The suicide of Anitha, a bright Dalit woman student of Tamil Nadu, has underlined the deeply unjust and biased NEET (National Eligibility Cum Entrance Test) medical entrance test.
After scoring high marks in the state level 12th standard board exam, and the state level engineering and medical exams, she was deemed ‘undeserving’ by the NEET exam. Having lost her mother to illness, Anitha had dreamed of becoming a doctor and saving lives. Students like Anitha – from desperately poor and oppressed households in Tamil Nadu – dreamed of being able to get a chance to study medicine, based on their good performance in school board exams. But the NEET tended to favour those with a CBSE schooling.
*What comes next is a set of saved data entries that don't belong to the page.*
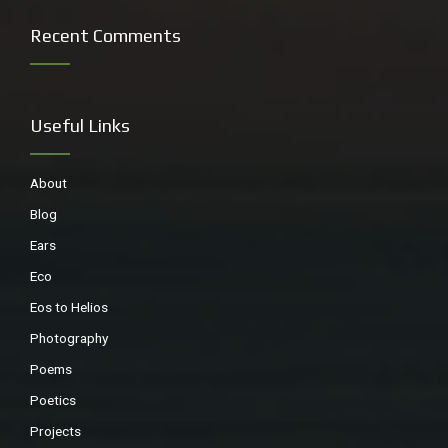
Recent Comments
Useful Links
About
Blog
Ears
Eco
Eos to Helios
Photography
Poems
Poetics
Projects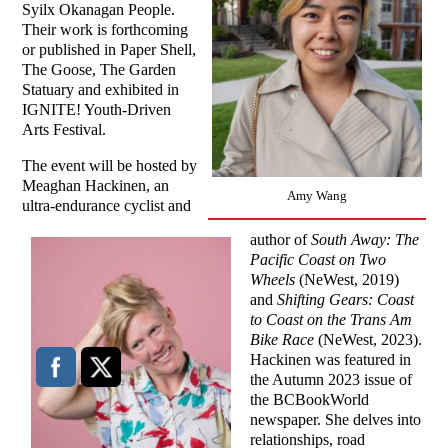
Syilx Okanagan People.
Their work is forthcoming
or published in Paper Shell,
The Goose, The Garden
Statuary and exhibited in
IGNITE! Youth-Driven
Arts Festival.
The event will be hosted by
Meaghan Hackinen, an
Amy Wang
ultra-endurance cyclist and
author of
South Away: The
Pacific Coast on Two
Wheels
(NeWest, 2019)
and
Shifting Gears: Coast
to Coast on the Trans Am
Bike Race
(NeWest, 2023).
Hackinen was featured in
the Autumn 2023 issue of
the BCBookWorld
newspaper. She delves into
relationships, road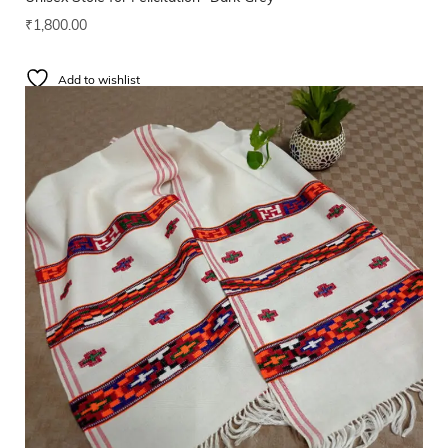
₹
1,800.00
Add to wishlist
Anitha had been one of the petitioners from Tamil Nadu in the Supreme Court against NEET. Anitha's family did not have enough money for the coaching centres that ‘train’ students to crack NEET. The petitioners had pointed out that while NEET is being introduced in the name of bringing uniformity to the medical entrance test countrywide, the question papers in various Indian languages were more difficult than the ones in English. In other words, not only was there no uniformity, the NEET discriminated against candidates writing in Indian languages. The people of Tamil Nadu, Andhra Pradesh, Odisha, Assam, Manipur - the diverse peoples of India have an equal right to acquire education. Why impose an entrance exam that discriminates in the name of ‘uniformity’?
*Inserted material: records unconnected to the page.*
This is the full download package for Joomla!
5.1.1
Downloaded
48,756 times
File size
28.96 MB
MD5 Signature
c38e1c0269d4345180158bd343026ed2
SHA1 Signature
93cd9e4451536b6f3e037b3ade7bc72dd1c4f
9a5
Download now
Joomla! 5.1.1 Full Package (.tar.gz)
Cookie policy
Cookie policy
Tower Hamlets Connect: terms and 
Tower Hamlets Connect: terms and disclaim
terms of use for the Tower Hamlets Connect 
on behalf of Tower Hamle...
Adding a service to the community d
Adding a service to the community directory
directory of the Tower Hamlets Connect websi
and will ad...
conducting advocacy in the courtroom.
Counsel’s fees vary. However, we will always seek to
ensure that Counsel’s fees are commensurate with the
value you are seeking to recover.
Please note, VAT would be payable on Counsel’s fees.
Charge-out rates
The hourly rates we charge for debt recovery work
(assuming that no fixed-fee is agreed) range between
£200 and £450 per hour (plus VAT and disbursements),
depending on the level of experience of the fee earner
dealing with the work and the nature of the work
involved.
Remember how Ekalavya was asked to sacrifice his thumb because Dronacharya was not his guru? The education system imposed on us knows a thousand ways to demand sacrifices from the Ekalavyas of our times.
Both the Tamil Nadu Government and the Central Government have Anitha’s blood on their hands. The Tamil Nadu Government after posturing against NEET eventually settled for just one year’s exemption from NEET and accepted NEET in principle. It failed to push the Central Government to keep its promise to support the exemption of Tamil Nadu from NEET, in the Supreme Court. The Centre did a U-turn which led to a Supreme Court ruling imposing NEET.
The Vyapam scam had brought to light the dirty underbelly of medical exam scams in the country. The vicious corruption as well as deep seated bias in medical entrance exams plays havoc with the dreams of India’s younger generation, especially those from the most oppressed and deprived backgrounds.